Amazon employees attend city council meeting to demand limits on data centers


Two Amazon employees On Wednesday he publicly called for regulations on New data centerstelling elected officials in Seattle that uncontrolled development of hotly contested neural centers for artificial intelligence threatens the region’s environment, economy, and safety.

“Local governments, in collaboration with community stakeholders, should set the conditions for establishing data centers,” Liesl Wiegand, Amazon’s chief software engineer, said at a city hearing. “Let’s not let Big Tech burn Seattle down to win the AI ​​race.”

The comments by Wiegand and another Amazon software engineer, Patrick Schlosser, represent a major escalation in the protest movement across the United States against the rapid construction of the Internet. Data centers Over the past two years. While workers at several major technology companies, including Amazon, have complained about the negative impacts of data centers and the need for greater oversight, none of them are believed to have done so openly and explicitly before, according to labor organizers supporting the effort in Seattle.

Schlosser, who has worked at Amazon for nearly six years, said data centers must provide more renewable energy than they consume and provide energy storage to support the broader electricity grid. Schlosser also called for new taxes on tech companies and “labor-led safety commissions that report to the city” on any AI tools that “become a risk” to Seattle. Technology companies are scrambling to build data centers, giving Seattle the leverage to extract concessions from them, Schlosser said.

Both employees who spoke are members of a group of current and former workers known as Amazon Employees for Climate Justice Defended for a long time So that the company can better address the environmental impact of its business. Additional members of the group may speak at other city hearings where the one-year moratorium on data centers is expected to be discussed, including later on Wednesday. Amazon Employees for Climate Justice is also urging city officials to consult on data center rules with groups representing front-line workers such as labor unions.
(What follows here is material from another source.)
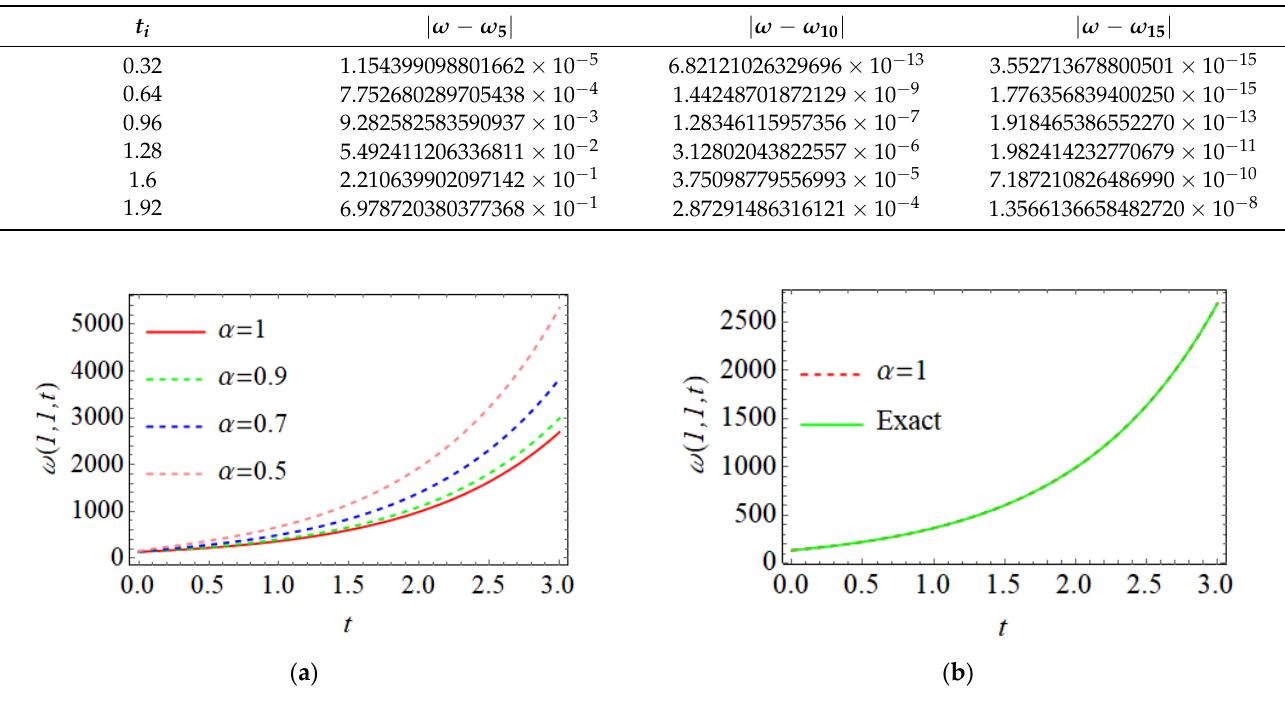
Figure 4. ( a ) Behavior of α -th curve analytical approximate solution (40) for all t ∈ [ 0,3 ] and α ∈ { 1,0.9,0.7,0.5 } , ( b ) behavior of exact solution versus the analytical approximate solution (40) for all t ∈ [ 0,3 ] .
Technology companies and real estate developers have announced plans to spend hundreds of billions of dollars to build dozens of data centers across the United States to support the growing demand for AI chatbots and other generative AI technologies. Communities In almost every state They organized against the projects, citing concerns about them electricity and Water use, toxic waste, Harmful emissions, Noise, Tax exemptionsand whether artificial intelligence is equal technique Worth applying.

Amazon did not immediately comment in time for publication. Other tech giants, incl Microsoft and Googlehas recently tried to preempt backlash over its data center projects and get ahead of potential regulations across the country by strengthening commitments to transparency and environmental protection.

In Seattle, city officials are weighing the matter Stop for one year Regarding issuing permits for data centers to save time Establishing regulations for projects. According to Seattle, it currently has no rules for data centers City records. City He said It is home to some small data centers, but several companies have expressed interest in setting up “large-scale” development projects. Their arrival It can pay up Water and energy rates for other residents and increasing carbon emissions with the city currently having minimal authority to intervene.